TL;DR: Can I get some tips on training a language model at least 1GB data in the form of wikitext-103 on a graphics card with 3GB memory?

As a part of my master thesis I’m making a language model in Swedish which I’ll later on implement my primary architecture on (I’m building a summarizer using ULMFiT backbone), but I’ve run into some issues.

The main problem is that the graphics card which I can use is a 780 Ti, which has 3GB graphical memory. I datamined the Swedish wikipedia to be in the same format as wikitext-103 which lands around 600k articles, or 3GB. Now I’m somewhat happy with the data mining, and I’d like to use at least 1GB of sv-wiki in order to create a good enough model, but this proved hard to achieve.
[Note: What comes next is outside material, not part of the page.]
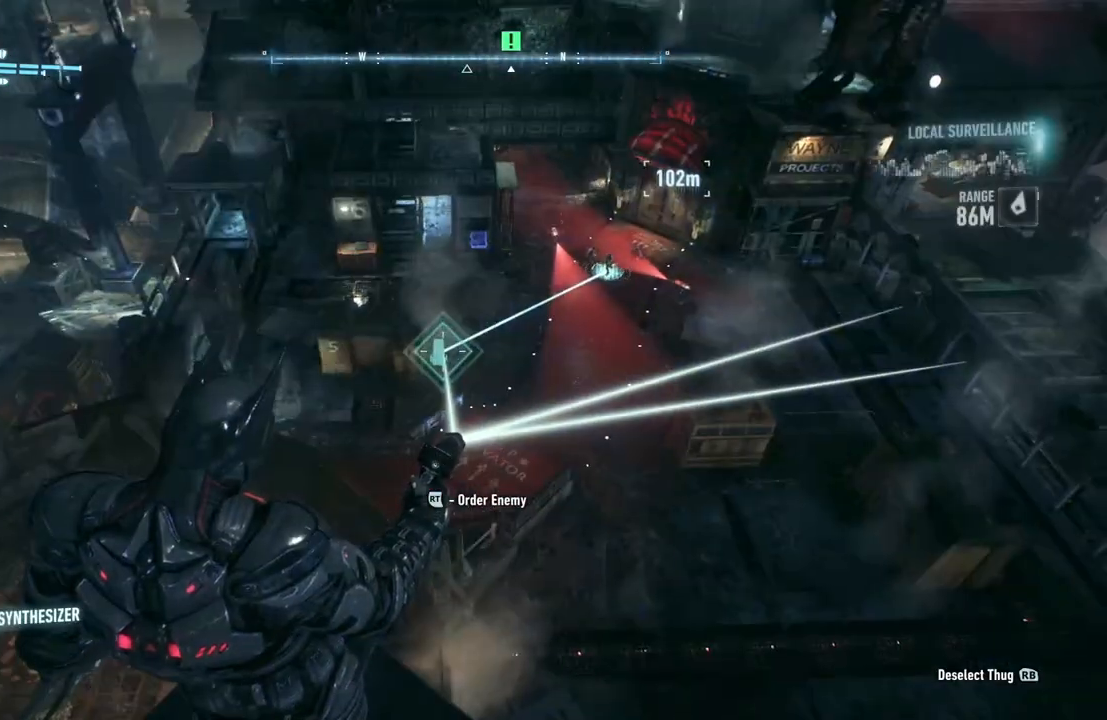
{"buttons": ["L2"], "left_stick": "center", "right_stick": "center", "events": [[183, "right_stick", "up-right"], [417, "right_stick", "center"]]}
Through extensive trial and error I found I can’t train on more than about 5k articles at once (20MB) using:
data = (TextList.from_folder(path_to_one_batch,vocab=vocab).split_from_folder() .split_for_lm().databunch(bs=16))
learner= language_model_learner(data, LSTM_AWD, ... ),
since that seems to allocate too much memory (even using batch size lower than 8). So to solve it I split up the articles in 120 prebatches, one batch per folder 0-119, 5000 articles per batch in their own text file (article0.txt, article1.txt, …), in a train, test, validate folder structure in order to be loaded by the fastai library seamlessly, then i iterated through each and created a db which i saved to pkl for easy loading when training. My core idea here is that the order “shouldn’t” really matter (worst case it’ll become soft reboot discriminate learning, or something like that) as long as I train on enough tokens and train the same learner.

Now I couldn’t simply replace the data from the learner since this caused some sort of CUDA error, so as a workaround i save the encoder of the learner, create a new learner and then load the encoder of the previously trained learner. In theory it should keep training on the same learner iteration to iteration. Said and done, it executes anyway!
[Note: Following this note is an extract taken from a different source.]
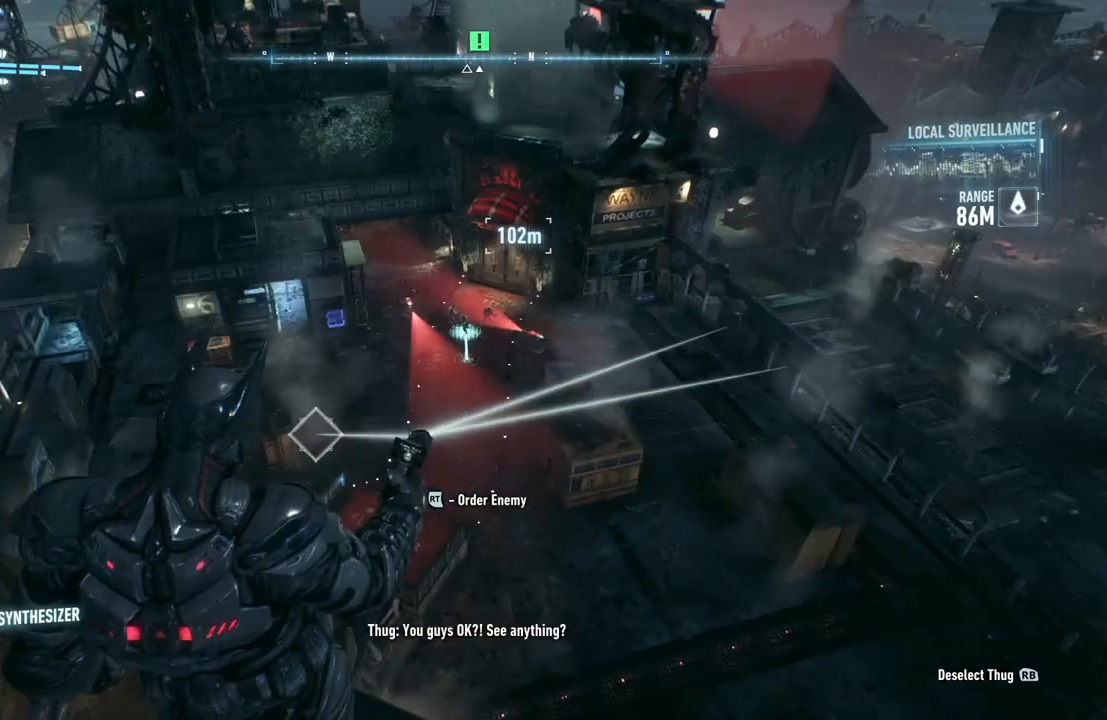
{"buttons": ["L2"], "left_stick": "center", "right_stick": "center", "events": [[183, "right_stick", "up-right"], [350, "right_stick", "center"]]}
So I just came back after about 17 hours of training, and something is obviously amiss, see picture below. I notice that I achieve a perplexity of about exp(~2.5) ~= 13 after only one epoch, “world record”, yes! …sort of, something is obviously not working, and it’s time to get some help.

Long thread, I’m sorry, thank you for given time.


EDIT: Typos

1 Like

You could upload the files to google drive and run training on google colab. I did on the Norwegian Wikipedia and was able to do 128 in batch size with tesla T4. Each epoch took 30 minutes with fp16 and vocab size as a multiple of 8. Make sure you save the model before the kernel restarts.
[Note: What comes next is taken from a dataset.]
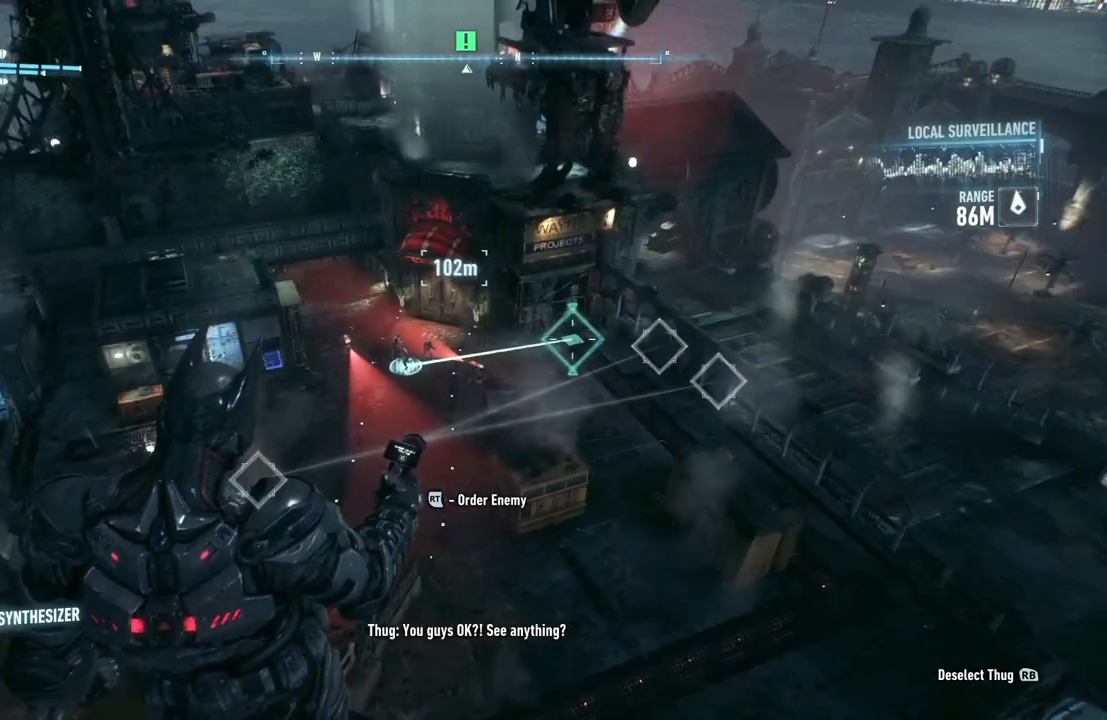
{"buttons": ["L2"], "left_stick": "center", "right_stick": "center", "events": [[50, "right_stick", "up-left"], [217, "right_stick", "center"]]}
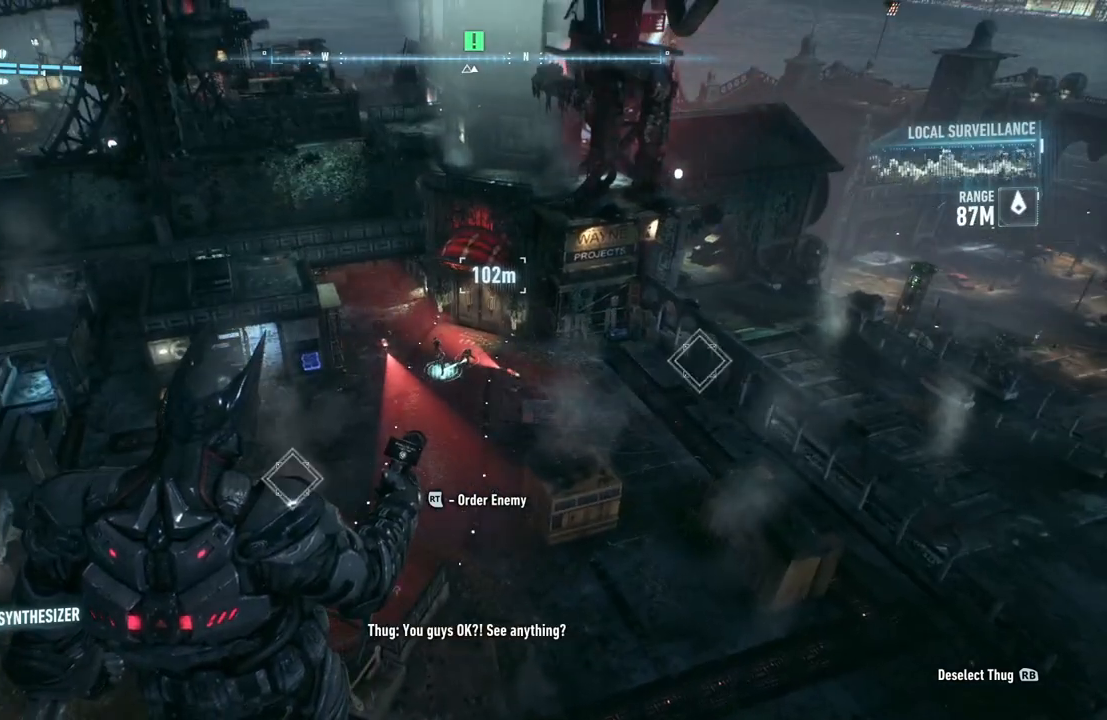
{"buttons": ["L2"], "left_stick": "center", "right_stick": "center", "events": [[17, "right_stick", "right"], [200, "right_stick", "center"]]}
To get files from drive in colab

from google.colab import drive

I increased the batch size to 12 instead of 120 (which juuuust fit the graphics card, minmaxed), then I applied a very low learning rate and let it train for a very long time. This seemed to work fairly well. I’ve done a 20h test which sadly overfitted quite badly, but doing some test predictions proved that grammatical aspects seemed correct, so it’s working! Doing another new training session now which will last over the weekend, ~60 hours.

@gustav I don’t want to do such large scale training on google colab since I feel it might get canceled by a lot of different aspects. But I checked it out and found some other great experimental uses for it, so thank you for the tip!

The GPU memory limits the size of the batch or the model you can use for LM training because that goes on the GPU. If you build the DataBunch as usual for your data set, do you get some errors related to GPU or GPU OOM errors? That would be surprising to me since that code is not using the GPU till you start to train. You might get errors with RAM on the machine if that is limited and you are using SpaCy (default tokenizer in fastai.)

So, first question, can you build the data in a single databunch? If so, then you can always scale down to a batch size of just 1 and see if that fits on the GPU (and accumulate gradients across many 1-size batches to take your gradient step.) If it does not, you need a smaller model.

FWIW, I can load up the standard AWD_LSTM with 3 GB of GPU memory using the IMDB sample data and unfreeze and train. Peak memory usage is low. But, with NLP, ymmv so getting a handle on the exact nature of your problem will help a lot to figure a strategy to get around it.

Can you share your data or code pipeline so I can have a look and/or try to replicate your problem with a public dataset to make collaboration easier?

Well, both. First i got some ram errors due to the dataset being 3 GB large. I even tried it on a 16 GB ram system and it still didn’t fit, which sort of makes sense considering the amount of data. Wikitext is about 600 MB, so the dataset is unrealistically large.

When i split the data up in 1GB batches I could fit it into a DataBunch (I used this to get a representative vocab for the whole dataset), but it was far too large for the GPU, it crashes when trying to fit/do lr_find.

Much appreciated! But I managed to crawl over this bump in the road on my own anyway, the thread is now somewhat irrelevant. I plan on sharing my Swedish wikipedia dataset + my approach to training on it, but not this version since it’s rather crude (yet working), next version maybe!